AHC: Arius triumphs

Best way would probably be to butterfly the conversion of Clovis from Arianism to Nicene Orthodoxy (what Roman Christianity basicly was at this point) ... say by Clotilde (his burgundian wife) not converting him due to being converted to Arianism herself doing her youth in her fathers court where Arianism was quite rampant ...
 
to be specific, Arius believed that the Son was subordinate to the Father.

Nicene/Chalcedonian Orthodoxy says the three Persons of the Trinity are equal to each other, with some disputes on the nature of the Holy Spirit.

at least, as far as i understand.

my main question is, how would a surviving/triumphant Arianism affect Western Europe and the history of Christianity? could it lead to an earlier East-West Schism? what would happen to Western Europe without the link to Rome?
 
to be specific, Arius believed that the Son was subordinate to the Father.

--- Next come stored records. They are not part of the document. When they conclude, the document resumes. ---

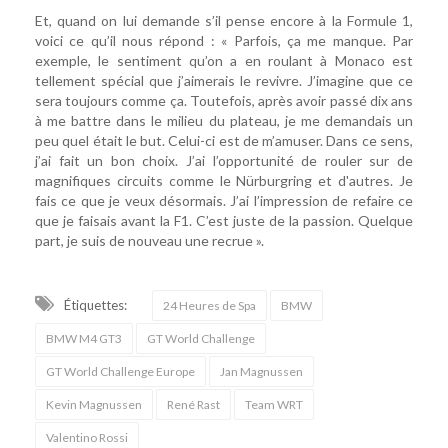
Et, quand on lui demande s’il pense encore à la Formule 1,
voici ce qu’il nous répond : « Parfois, ça me manque. Par
exemple, le sentiment qu’on a en roulant à Monaco est
tellement spécial que j’aimerais le revivre. J’imagine que ce
sera toujours comme ça. Toutefois, après avoir passé dix ans
à me battre dans le milieu du plateau, je me demandais un
peu quel était le but. Celui-ci est de m’amuser. Dans ce sens,
j’ai fait un bon choix. J’ai l’opportunité de rouler sur de
magnifiques circuits comme le Nürburgring et d'autres. Je
fais ce que je veux désormais. J’ai l’impression de refaire ce
que je faisais avant la F1. C’est juste de la passion. Quelque
part, je suis de nouveau une recrue ».
Étiquettes:
24 Heures de Spa
BMW
BMW M4 GT3
GT World Challenge
GT World Challenge Europe
Jan Magnussen
Kevin Magnussen
René Rast
Team WRT
Valentino Rossi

Nicene/Chalcedonian Orthodoxy says the three Persons of the Trinity are equal to each other, with some disputes on the nature of the Holy Spirit.

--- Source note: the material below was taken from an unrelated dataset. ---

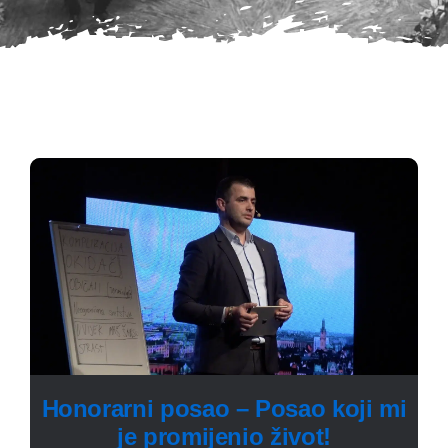
Honorarni posao – Posao koji mi
je promijenio život!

at least, as far as i understand.

my main question is, how would a surviving/triumphant Arianism affect Western Europe and the history of Christianity? could it lead to an earlier East-West Schism? what would happen to Western Europe without the link to Rome?

The greatest heresy to Nicene Christians was the Arian idea that Christ did not always exist and was created by, and subordinate to, God the Father.
 
The greatest heresy to Nicene Christians was the Arian idea that Christ did not always exist and was created by, and subordinate to, God the Father.

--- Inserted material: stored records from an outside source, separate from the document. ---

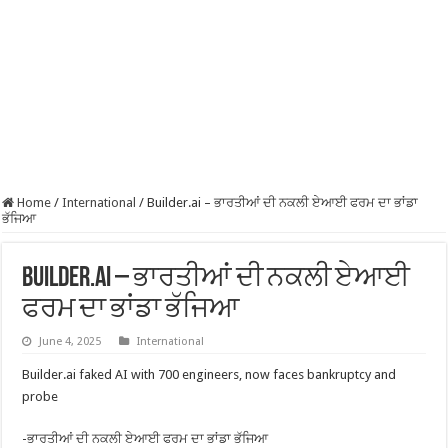
Home
/
International
/
Builder.ai – ਭਾਰਤੀਆਂ ਦੀ ਨਕਲੀ ਏਆਈ ਫਰਮ ਦਾ ਭਾਂਡਾ
ਭੱਜਿਆ
Builder.ai – ਭਾਰਤੀਆਂ ਦੀ ਨਕਲੀ ਏਆਈ
ਫਰਮ ਦਾ ਭਾਂਡਾ ਭੱਜਿਆ
June 4, 2025
International
Builder.ai faked AI with 700 engineers, now faces bankruptcy and
probe
-ਭਾਰਤੀਆਂ ਦੀ ਨਕਲੀ ਏਆਈ ਫਰਮ ਦਾ ਭਾਂਡਾ ਭੱਜਿਆ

From what I understand of Eastern Orthodoxy, they too believe that the Son is somehow subordinate to the Father, while still maintaining the phrasing of the Athanasian creed (though I cannot see how such is possible).
The idea that Christ did not always exist, though, is the big issue.
 
it's... complicated. really, really complicated.

and that's not even getting into homoousios vs. homoiousios disputes, or the filioque controversy...

but really, i'm looking for the impact on western europe's culture.
 
it's... complicated. really, really complicated.

and that's not even getting into homoousios vs. homoiousios disputes, or the filioque controversy...

but really, i'm looking for the impact on western europe's culture.

It is; I've done reading on it for my own TL, and it gets complicated pretty quickly, without even getting into the developments of Arians as opposed to just the thoughts of Arouse himself.

In any case; unless the triumph occurred during the reign of an Arian Western Emperor, this almost by default means that the Germans are an even more dominant force within the former Empire, I would say. It also means that those Germanic rulers take steps to actually convert the populations they rule over, which goes against their usual desire to use Arianism to keep their people separated from the Roman population.

The post possibility is that an invading German tribe becomes the rulers, and their culture and religion become 'prestige cultures' so that people convert to join the ruling group; like what happened for Islam after the Arab conquests.
 
If Arianism, viewing Jesus as a 'divine' but subordinate figure (like today's Jehovahs Witnesses), wins out then it would have major impacts on Islam, assuming Mohammad or someone like him comes out of the desert with a new creed.

On the one hand, OTLs Islam accepts Jesus as a Prophet, special, but well lower than God, which makes one suspect theyre closer to Arianism than Nicene Christianity; on the other Islam views Trinitarian Christianity as veering towards polytheism. OTL, we can say "there is but one God, he just has three persons/faces/aspects". Arianism muddles the picture a lot. One God and another 'divine being'!?!? That sure looks like polytheism to me, and Im sure it looks even more like that to a Moslem.
 
Is it derailing if I ask some questions on Arianism and corresponding WIs here? If so, let me know and I will repost the questions in a new thread:

Has Arianism always been a negative epithet, even amongst Calvinists and Unitarians during the Reformation Era?

What are the likelihoods and/or environment needed to push the Dutch Reformed Church (is it considered Calvinist) into nontrinitarian Protestantism?

Could the Whigs/More puritanical Protestants of the *Anglican/English-Protestant Church push English Protestantism towards nontrinitarianism? Also, how entrenched are the 39 Articles?

Without Latitudinarianism, could the *Anglican church also move towards nontrinitarianism?

Finally, the big idea, in a surviving Anglo-Dutch union, could Protestanism there take on a nontrinitarian/Unitarian theology?